# About this exercise
Once the pictures have been removed, repeat the remainder of the records exactly.

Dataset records

----------

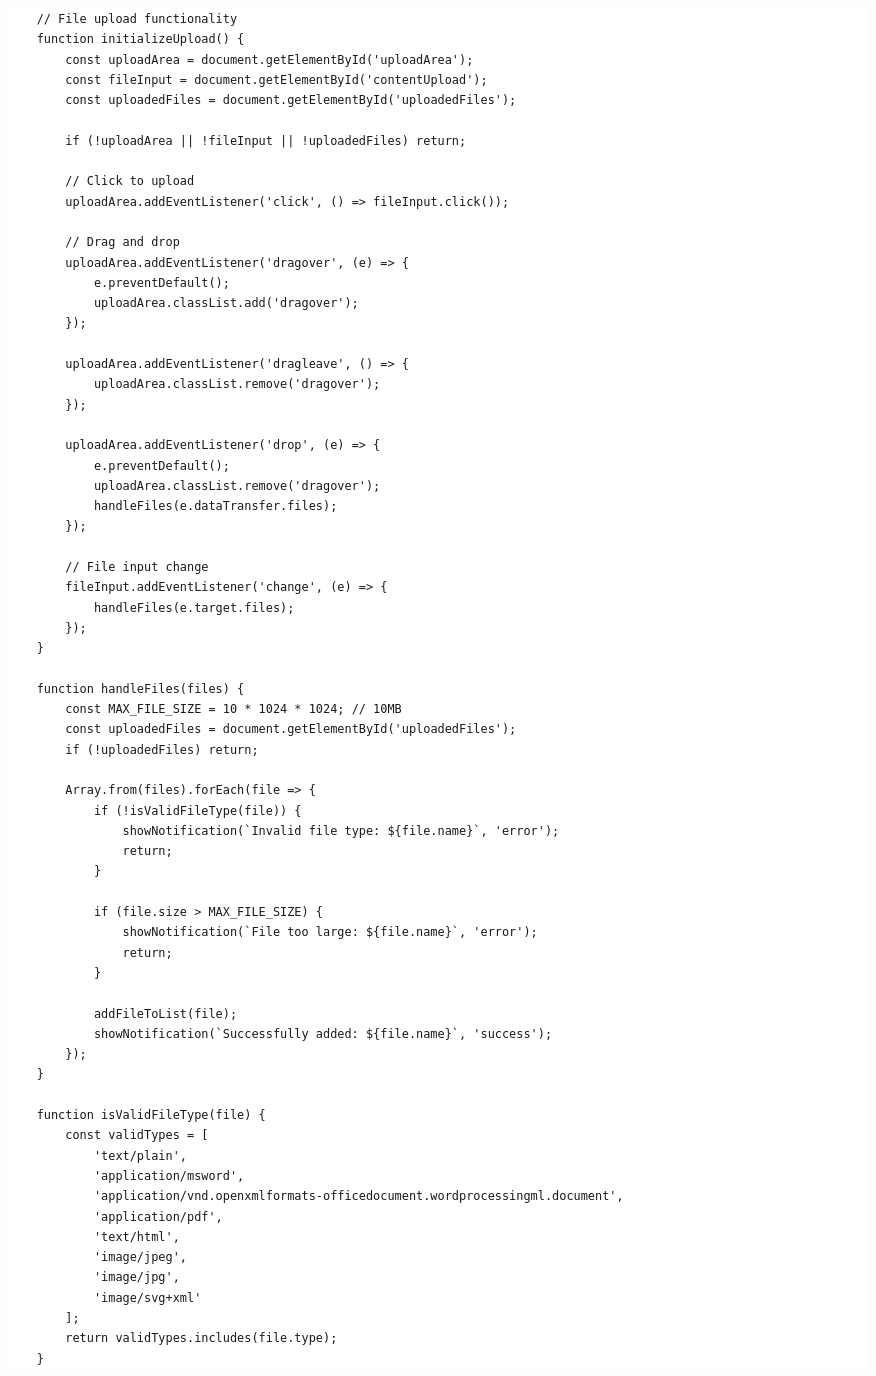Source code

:         // File upload functionality
        function initializeUpload() {
            const uploadArea = document.getElementById('uploadArea');
            const fileInput = document.getElementById('contentUpload');
            const uploadedFiles = document.getElementById('uploadedFiles');

            if (!uploadArea || !fileInput || !uploadedFiles) return;

            // Click to upload
            uploadArea.addEventListener('click', () => fileInput.click());

            // Drag and drop
            uploadArea.addEventListener('dragover', (e) => {
                e.preventDefault();
                uploadArea.classList.add('dragover');
            });

            uploadArea.addEventListener('dragleave', () => {
                uploadArea.classList.remove('dragover');
            });

            uploadArea.addEventListener('drop', (e) => {
                e.preventDefault();
                uploadArea.classList.remove('dragover');
                handleFiles(e.dataTransfer.files);
            });

            // File input change
            fileInput.addEventListener('change', (e) => {
                handleFiles(e.target.files);
            });
        }

        function handleFiles(files) {
            const MAX_FILE_SIZE = 10 * 1024 * 1024; // 10MB
            const uploadedFiles = document.getElementById('uploadedFiles');
            if (!uploadedFiles) return;

            Array.from(files).forEach(file => {
                if (!isValidFileType(file)) {
                    showNotification(`Invalid file type: ${file.name}`, 'error');
                    return;
                }

                if (file.size > MAX_FILE_SIZE) {
                    showNotification(`File too large: ${file.name}`, 'error');
                    return;
                }

                addFileToList(file);
                showNotification(`Successfully added: ${file.name}`, 'success');
            });
        }

        function isValidFileType(file) {
            const validTypes = [
                'text/plain',
                'application/msword',
                'application/vnd.openxmlformats-officedocument.wordprocessingml.document',
                'application/pdf',
                'text/html',
                'image/jpeg',
                'image/jpg',
                'image/svg+xml'
            ];
            return validTypes.includes(file.type);
        }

----------

# Solution
Source code

:         // File upload functionality
        function initializeUpload() {
            const uploadArea = document.getElementById('uploadArea');
            const fileInput = document.getElementById('contentUpload');
            const uploadedFiles = document.getElementById('uploadedFiles');

            if (!uploadArea || !fileInput || !uploadedFiles) return;

            // Click to upload
            uploadArea.addEventListener('click', () => fileInput.click());

            // Drag and drop
            uploadArea.addEventListener('dragover', (e) => {
                e.preventDefault();
                uploadArea.classList.add('dragover');
            });

            uploadArea.addEventListener('dragleave', () => {
                uploadArea.classList.remove('dragover');
            });

            uploadArea.addEventListener('drop', (e) => {
                e.preventDefault();
                uploadArea.classList.remove('dragover');
                handleFiles(e.dataTransfer.files);
            });

            // File input change
            fileInput.addEventListener('change', (e) => {
                handleFiles(e.target.files);
            });
        }

        function handleFiles(files) {
            const MAX_FILE_SIZE = 10 * 1024 * 1024; // 10MB
            const uploadedFiles = document.getElementById('uploadedFiles');
            if (!uploadedFiles) return;

            Array.from(files).forEach(file => {
                if (!isValidFileType(file)) {
                    showNotification(`Invalid file type: ${file.name}`, 'error');
                    return;
                }

                if (file.size > MAX_FILE_SIZE) {
                    showNotification(`File too large: ${file.name}`, 'error');
                    return;
                }

                addFileToList(file);
                showNotification(`Successfully added: ${file.name}`, 'success');
            });
        }

        function isValidFileType(file) {
            const validTypes = [
                'text/plain',
                'application/msword',
                'application/vnd.openxmlformats-officedocument.wordprocessingml.document',
                'application/pdf',
                'text/html',
                'image/jpeg',
                'image/jpg',
                'image/svg+xml'
            ];
            return validTypes.includes(file.type);
        }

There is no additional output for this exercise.